Un nouveau chapitre s’ouvre avec le projet Far Cry 2, développé par Ubisoft Montreal. Pas sur le CryEngine, fraîchement récupéré, mais plutôt sur le Dunia Engine qui est beaucoup moins gourmand. Le titre nous envoie en Afrique, à la poursuite d’un tyran, et nous fait découvrir une nouvelle fonctionnalité : le multijoueur. La feature permet de toucher un public plus large et, sans surprise, le jeu est un carton : un million de ventes en moins de trois semaines. Pourtant, le véritable boom n’a pas lieu sur ce deuxième opus. Les chiffres de ventes sont très bons mais peuvent être encore meilleurs, et surtout, la série ne s’est pas vraiment imposée dans le groupe des incontournables. Le troisième volet va permettre de s’en approcher.
Dans la cour des grands
Sur Far Cry 3, l’accent est mis sur le storytelling. Les joueurs découvrent le déjanté Vaas, un
personnage ayant grandement contribué à la réussite du titre, autant critique que commerciale.
Ubisoft obtient alors ce qu’il cherchait, son bébé est entré dans la cour des grands, des
blockbusters, des Triple-A. Avec cette nouvelle attente, ainsi qu’un budget revu à la hausse,
Ubisoft se doit de répondre présent et accélère son rythme de sortie.
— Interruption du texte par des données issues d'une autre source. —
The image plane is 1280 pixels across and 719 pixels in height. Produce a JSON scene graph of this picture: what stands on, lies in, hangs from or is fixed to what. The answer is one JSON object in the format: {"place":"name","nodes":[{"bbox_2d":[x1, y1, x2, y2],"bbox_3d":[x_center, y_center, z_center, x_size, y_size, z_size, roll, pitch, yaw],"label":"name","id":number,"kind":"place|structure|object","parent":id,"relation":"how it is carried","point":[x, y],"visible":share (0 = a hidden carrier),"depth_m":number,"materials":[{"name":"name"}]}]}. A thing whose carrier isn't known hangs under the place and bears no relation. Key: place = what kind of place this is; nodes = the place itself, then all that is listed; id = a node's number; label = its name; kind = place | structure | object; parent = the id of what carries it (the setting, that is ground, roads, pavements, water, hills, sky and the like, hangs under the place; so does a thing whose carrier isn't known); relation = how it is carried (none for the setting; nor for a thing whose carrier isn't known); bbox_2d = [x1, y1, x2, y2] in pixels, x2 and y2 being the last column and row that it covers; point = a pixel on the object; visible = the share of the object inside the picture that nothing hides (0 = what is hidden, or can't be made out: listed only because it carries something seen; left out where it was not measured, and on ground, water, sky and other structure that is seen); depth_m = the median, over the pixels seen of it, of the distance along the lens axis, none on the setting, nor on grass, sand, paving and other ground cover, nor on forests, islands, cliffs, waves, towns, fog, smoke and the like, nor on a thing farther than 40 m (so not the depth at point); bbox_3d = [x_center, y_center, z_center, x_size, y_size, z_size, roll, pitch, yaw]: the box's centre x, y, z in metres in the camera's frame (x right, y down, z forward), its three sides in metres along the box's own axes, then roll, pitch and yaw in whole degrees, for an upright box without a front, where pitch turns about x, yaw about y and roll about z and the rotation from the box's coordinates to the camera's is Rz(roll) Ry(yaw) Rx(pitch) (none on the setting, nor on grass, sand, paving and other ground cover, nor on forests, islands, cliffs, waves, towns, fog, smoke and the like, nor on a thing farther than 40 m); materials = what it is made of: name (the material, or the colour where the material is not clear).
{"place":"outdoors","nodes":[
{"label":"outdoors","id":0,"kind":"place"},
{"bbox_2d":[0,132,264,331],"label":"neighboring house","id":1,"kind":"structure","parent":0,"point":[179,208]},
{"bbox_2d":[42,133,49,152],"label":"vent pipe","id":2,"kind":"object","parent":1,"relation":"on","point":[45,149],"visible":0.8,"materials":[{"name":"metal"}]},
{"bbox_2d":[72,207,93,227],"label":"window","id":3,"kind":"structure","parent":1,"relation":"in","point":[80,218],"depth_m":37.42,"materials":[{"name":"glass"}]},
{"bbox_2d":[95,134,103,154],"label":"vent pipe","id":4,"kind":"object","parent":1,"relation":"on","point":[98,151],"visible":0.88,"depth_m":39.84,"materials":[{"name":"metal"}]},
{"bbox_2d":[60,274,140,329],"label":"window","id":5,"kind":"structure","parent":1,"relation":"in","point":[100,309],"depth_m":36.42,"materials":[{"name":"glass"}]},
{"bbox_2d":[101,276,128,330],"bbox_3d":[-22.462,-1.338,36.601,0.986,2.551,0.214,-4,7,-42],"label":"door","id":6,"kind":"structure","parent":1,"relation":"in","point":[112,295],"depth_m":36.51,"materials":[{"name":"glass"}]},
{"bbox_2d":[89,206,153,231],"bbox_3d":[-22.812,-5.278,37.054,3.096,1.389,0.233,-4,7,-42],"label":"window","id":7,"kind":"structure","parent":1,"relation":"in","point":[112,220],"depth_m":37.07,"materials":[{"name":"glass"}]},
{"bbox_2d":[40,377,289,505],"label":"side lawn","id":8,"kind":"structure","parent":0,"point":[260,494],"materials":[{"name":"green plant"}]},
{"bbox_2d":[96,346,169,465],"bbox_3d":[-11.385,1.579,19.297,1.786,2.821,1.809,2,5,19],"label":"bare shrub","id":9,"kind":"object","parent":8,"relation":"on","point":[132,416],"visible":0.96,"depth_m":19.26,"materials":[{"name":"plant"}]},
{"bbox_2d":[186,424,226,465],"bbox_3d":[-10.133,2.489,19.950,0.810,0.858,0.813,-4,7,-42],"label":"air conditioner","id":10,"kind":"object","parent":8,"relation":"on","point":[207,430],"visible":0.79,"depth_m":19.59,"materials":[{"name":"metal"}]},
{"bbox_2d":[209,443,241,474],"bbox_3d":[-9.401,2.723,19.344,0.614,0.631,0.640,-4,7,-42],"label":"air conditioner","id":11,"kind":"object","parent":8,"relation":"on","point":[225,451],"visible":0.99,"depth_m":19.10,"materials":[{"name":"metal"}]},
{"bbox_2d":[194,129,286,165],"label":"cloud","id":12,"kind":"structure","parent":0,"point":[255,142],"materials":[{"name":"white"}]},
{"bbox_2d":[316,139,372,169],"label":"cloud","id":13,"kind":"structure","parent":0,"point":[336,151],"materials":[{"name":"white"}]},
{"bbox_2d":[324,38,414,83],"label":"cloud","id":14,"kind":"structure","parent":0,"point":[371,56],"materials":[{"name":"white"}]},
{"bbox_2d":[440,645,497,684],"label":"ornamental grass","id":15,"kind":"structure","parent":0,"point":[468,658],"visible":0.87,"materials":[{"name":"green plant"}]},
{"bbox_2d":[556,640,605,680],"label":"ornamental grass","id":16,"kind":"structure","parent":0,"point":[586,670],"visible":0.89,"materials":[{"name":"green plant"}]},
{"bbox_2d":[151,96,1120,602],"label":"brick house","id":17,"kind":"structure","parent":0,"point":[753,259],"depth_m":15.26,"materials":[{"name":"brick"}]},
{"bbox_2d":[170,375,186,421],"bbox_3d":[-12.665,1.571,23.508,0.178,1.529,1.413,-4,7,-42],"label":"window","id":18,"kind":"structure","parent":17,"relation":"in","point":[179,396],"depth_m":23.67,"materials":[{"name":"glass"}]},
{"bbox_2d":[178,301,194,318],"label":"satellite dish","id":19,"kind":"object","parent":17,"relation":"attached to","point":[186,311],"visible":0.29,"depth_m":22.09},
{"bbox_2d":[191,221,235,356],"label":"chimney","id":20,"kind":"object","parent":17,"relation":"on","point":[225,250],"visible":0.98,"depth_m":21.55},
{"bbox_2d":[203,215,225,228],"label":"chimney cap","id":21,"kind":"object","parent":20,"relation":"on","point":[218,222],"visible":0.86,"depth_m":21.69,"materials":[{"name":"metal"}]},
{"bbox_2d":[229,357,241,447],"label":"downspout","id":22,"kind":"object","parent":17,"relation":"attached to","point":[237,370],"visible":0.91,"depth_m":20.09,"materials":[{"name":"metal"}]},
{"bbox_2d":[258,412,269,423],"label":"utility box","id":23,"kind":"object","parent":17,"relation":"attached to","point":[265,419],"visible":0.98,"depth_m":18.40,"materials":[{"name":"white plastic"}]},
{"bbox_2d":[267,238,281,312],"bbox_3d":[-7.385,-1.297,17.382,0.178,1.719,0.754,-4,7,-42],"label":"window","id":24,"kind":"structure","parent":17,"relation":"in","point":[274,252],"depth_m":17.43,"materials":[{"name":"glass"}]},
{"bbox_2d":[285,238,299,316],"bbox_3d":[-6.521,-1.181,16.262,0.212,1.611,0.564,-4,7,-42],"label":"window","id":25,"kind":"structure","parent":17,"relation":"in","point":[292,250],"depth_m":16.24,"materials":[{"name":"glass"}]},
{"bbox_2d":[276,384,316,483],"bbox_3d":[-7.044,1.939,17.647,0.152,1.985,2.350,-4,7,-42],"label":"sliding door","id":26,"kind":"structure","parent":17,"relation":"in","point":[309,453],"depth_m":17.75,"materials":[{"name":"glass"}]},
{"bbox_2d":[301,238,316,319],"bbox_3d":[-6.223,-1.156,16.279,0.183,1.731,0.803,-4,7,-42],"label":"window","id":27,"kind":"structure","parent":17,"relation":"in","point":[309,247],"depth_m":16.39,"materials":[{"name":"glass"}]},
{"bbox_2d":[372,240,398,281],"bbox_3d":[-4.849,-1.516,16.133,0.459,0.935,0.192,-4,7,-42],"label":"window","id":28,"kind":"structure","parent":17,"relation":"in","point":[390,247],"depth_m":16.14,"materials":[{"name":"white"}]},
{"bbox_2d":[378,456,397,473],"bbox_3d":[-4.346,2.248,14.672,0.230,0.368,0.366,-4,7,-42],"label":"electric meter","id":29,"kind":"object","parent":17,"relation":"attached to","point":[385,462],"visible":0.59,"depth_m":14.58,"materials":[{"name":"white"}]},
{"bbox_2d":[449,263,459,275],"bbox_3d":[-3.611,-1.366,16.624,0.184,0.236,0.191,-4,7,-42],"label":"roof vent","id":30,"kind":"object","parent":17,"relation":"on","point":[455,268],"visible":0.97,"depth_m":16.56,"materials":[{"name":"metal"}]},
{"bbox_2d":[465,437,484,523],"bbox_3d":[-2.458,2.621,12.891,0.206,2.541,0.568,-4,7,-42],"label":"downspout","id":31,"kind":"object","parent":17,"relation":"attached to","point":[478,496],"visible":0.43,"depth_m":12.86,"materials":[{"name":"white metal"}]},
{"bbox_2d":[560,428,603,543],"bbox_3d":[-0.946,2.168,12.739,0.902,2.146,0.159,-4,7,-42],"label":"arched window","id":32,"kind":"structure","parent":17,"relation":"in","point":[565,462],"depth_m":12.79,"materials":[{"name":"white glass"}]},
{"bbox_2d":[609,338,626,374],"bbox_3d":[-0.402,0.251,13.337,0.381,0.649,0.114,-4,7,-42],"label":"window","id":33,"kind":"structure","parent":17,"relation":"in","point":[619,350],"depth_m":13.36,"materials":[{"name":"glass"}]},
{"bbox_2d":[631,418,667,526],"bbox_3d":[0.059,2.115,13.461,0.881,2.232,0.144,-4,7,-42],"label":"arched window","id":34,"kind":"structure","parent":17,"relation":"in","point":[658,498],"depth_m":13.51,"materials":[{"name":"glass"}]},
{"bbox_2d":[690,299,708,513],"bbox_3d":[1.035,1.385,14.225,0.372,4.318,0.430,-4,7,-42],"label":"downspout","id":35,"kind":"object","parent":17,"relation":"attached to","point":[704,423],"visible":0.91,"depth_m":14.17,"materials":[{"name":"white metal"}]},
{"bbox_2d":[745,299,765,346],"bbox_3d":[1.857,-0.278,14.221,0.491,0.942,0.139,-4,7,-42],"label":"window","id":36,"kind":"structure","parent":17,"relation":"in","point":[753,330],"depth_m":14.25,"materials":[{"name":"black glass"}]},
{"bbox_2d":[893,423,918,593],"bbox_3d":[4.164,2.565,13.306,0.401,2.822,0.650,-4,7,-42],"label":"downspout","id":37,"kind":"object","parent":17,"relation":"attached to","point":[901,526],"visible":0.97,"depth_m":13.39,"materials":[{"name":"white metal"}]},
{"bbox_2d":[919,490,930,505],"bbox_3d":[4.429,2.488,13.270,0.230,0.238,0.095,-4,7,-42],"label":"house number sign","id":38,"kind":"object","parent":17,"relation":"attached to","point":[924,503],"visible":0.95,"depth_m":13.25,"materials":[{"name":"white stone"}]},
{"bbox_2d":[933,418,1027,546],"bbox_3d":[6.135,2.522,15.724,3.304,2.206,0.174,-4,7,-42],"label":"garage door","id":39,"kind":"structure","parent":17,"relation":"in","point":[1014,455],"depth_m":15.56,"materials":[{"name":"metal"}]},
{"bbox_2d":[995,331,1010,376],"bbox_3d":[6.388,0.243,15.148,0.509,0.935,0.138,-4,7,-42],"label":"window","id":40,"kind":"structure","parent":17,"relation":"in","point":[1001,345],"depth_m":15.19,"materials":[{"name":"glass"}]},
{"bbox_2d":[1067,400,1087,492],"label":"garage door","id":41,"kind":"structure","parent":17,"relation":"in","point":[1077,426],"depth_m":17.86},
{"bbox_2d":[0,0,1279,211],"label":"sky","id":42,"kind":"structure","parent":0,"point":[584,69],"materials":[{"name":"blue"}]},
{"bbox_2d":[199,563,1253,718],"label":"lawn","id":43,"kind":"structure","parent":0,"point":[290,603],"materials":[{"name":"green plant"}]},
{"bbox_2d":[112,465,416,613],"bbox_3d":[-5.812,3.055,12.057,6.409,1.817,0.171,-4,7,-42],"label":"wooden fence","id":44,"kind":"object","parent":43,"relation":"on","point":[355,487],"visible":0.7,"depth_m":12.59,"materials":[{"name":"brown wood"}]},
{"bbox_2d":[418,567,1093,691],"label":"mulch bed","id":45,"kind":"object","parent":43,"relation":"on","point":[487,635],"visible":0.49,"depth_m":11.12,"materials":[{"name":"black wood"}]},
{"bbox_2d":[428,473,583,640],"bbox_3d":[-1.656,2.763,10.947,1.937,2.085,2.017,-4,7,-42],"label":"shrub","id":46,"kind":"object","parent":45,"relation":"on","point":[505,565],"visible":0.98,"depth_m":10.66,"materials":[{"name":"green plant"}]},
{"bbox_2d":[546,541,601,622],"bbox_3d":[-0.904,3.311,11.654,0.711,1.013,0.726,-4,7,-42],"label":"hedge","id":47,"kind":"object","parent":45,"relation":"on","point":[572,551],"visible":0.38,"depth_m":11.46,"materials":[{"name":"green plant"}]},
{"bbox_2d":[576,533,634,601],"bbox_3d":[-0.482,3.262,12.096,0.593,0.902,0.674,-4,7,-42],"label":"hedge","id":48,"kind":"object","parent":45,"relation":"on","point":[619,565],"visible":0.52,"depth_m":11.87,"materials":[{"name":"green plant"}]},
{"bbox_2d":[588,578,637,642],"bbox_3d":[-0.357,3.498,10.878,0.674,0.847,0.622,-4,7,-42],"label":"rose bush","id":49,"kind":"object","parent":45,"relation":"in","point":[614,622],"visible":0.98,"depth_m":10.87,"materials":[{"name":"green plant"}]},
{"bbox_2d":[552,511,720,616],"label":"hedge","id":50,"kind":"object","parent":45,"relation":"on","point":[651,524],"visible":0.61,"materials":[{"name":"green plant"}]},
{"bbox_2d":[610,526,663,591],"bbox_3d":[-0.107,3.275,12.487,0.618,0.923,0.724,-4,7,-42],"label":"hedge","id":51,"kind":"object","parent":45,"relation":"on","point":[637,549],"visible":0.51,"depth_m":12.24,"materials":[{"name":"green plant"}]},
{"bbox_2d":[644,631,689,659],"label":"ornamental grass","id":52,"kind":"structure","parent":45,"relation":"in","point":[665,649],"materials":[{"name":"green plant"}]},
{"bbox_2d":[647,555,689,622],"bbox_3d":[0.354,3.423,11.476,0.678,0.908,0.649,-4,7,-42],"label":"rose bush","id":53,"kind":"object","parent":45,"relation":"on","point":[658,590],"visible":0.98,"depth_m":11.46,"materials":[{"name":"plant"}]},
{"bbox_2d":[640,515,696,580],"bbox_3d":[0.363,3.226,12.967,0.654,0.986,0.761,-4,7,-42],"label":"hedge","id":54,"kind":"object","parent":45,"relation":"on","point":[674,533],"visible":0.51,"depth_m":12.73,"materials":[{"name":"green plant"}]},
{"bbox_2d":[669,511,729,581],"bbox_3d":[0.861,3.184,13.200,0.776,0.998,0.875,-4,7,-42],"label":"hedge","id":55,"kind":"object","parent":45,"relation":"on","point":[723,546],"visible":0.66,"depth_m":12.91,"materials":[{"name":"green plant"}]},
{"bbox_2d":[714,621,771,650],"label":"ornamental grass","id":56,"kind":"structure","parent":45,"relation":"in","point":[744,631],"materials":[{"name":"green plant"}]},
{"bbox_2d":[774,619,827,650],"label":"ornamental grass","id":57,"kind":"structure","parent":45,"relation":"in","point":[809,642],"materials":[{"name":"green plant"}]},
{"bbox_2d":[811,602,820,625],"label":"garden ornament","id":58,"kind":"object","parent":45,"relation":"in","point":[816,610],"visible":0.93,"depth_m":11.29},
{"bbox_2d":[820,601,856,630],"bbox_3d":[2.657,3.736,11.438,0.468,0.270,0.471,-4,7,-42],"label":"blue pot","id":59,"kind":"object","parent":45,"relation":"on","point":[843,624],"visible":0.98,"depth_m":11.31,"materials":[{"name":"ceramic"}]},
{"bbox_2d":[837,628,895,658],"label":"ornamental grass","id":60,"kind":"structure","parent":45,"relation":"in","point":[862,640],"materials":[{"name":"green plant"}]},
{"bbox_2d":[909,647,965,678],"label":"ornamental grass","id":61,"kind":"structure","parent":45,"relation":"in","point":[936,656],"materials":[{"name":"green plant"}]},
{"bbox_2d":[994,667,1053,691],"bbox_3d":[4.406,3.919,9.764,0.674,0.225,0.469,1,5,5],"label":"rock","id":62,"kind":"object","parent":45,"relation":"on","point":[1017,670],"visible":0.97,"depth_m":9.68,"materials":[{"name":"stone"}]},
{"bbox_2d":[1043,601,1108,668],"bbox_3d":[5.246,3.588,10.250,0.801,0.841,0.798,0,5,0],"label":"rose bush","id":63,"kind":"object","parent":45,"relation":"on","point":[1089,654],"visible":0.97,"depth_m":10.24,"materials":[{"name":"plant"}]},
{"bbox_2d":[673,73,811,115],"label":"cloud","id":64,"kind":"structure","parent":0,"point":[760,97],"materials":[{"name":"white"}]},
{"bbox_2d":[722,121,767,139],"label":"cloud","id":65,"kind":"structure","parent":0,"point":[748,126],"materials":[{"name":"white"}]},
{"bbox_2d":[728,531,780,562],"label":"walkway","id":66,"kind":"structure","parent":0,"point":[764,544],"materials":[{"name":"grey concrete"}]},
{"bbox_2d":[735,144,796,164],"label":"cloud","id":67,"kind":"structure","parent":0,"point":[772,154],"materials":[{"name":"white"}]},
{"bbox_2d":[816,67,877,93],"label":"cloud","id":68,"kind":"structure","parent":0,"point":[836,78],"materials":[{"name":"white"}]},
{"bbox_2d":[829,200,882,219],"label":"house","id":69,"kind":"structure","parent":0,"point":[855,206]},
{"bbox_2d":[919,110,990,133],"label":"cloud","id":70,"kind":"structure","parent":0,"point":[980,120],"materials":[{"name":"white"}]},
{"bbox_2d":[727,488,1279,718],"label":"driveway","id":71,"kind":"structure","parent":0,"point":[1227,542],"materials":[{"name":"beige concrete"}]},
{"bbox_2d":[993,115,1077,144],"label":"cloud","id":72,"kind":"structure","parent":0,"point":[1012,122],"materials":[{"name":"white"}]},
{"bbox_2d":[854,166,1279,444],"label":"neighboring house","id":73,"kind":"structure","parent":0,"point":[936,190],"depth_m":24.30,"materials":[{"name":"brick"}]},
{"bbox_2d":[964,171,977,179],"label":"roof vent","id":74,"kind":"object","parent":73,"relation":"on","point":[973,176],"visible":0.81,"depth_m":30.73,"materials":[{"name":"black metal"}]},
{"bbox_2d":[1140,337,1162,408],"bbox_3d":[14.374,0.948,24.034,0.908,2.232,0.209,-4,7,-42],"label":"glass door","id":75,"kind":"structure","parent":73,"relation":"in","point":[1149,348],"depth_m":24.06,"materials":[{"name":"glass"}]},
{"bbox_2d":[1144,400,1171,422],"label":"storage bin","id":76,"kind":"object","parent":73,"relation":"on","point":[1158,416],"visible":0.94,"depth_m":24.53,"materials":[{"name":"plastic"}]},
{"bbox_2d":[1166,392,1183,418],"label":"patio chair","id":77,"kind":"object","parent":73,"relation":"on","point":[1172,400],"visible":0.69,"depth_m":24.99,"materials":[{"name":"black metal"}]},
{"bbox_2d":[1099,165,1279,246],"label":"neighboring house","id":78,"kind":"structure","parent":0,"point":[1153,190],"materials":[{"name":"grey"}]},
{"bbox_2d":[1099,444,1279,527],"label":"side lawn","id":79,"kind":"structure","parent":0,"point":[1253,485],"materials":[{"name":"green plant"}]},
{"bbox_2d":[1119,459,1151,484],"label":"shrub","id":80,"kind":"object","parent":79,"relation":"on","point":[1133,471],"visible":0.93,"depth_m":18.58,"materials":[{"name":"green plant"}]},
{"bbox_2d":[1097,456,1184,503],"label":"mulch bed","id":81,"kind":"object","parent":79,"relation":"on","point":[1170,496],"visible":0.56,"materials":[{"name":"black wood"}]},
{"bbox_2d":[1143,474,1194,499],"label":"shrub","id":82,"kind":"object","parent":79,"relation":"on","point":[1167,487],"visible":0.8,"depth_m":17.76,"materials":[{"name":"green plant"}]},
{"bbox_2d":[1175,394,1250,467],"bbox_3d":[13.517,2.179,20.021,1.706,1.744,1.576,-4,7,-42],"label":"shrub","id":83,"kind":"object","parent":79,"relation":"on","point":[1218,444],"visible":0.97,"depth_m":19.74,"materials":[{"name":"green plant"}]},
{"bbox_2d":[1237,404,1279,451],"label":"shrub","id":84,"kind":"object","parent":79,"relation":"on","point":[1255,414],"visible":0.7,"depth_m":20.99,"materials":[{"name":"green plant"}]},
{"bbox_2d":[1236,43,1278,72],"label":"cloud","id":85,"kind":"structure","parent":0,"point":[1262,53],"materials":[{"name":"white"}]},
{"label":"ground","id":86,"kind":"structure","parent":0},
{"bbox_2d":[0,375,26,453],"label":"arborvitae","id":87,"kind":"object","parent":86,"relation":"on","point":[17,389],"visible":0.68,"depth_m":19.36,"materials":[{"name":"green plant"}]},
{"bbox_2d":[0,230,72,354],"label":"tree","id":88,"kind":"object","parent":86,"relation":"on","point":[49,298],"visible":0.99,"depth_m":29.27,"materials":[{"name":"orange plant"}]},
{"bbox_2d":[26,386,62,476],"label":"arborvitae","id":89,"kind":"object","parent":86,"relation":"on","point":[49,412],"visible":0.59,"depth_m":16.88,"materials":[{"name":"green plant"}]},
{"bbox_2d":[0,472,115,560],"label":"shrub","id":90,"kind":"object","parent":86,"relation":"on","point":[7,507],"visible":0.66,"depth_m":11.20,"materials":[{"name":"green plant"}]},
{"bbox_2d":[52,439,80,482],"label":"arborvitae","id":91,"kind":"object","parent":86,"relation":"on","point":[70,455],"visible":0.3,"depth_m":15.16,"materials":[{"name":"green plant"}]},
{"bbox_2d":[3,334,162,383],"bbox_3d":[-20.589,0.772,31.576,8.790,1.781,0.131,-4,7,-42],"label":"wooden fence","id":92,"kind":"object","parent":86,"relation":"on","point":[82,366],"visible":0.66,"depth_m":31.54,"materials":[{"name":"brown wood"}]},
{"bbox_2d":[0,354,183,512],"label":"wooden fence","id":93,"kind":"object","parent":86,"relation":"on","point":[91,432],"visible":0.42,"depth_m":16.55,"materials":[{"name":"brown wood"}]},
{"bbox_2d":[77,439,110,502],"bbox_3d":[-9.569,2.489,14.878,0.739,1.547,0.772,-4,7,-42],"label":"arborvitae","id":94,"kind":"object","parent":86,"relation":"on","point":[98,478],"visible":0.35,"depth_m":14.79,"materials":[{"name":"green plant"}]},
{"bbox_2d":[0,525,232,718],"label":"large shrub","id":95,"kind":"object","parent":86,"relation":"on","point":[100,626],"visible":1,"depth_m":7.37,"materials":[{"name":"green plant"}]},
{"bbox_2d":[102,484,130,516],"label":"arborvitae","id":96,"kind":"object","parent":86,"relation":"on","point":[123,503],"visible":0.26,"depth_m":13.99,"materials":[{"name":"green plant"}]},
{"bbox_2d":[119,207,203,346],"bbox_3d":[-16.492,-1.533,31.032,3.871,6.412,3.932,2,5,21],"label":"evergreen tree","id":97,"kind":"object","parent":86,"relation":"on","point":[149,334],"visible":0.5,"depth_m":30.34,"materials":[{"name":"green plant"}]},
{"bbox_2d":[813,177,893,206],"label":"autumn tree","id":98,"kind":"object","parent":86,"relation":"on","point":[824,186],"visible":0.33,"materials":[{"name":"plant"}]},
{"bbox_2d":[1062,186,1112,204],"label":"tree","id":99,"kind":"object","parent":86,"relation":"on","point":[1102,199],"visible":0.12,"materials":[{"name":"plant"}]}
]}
Entre Far Cry 3 sorti en
2012 et aujourd’hui, pas moins de cinq titres ont été commercialisés.
Bien sûr, nous avons pu découvrir les volets 4 et 5, mais également des épisodes spin-off
comme Far Cry Primal, ou encore le tout récent Far Cry : New Dawn. Cette productivité est
plutôt bien reçue par les joueurs. Les titres se vendent sans soucis, et Ubisoft a réussi son pari
d’installer sa série comme la référence des FPS en monde ouvert. Avec ou sans Crytek.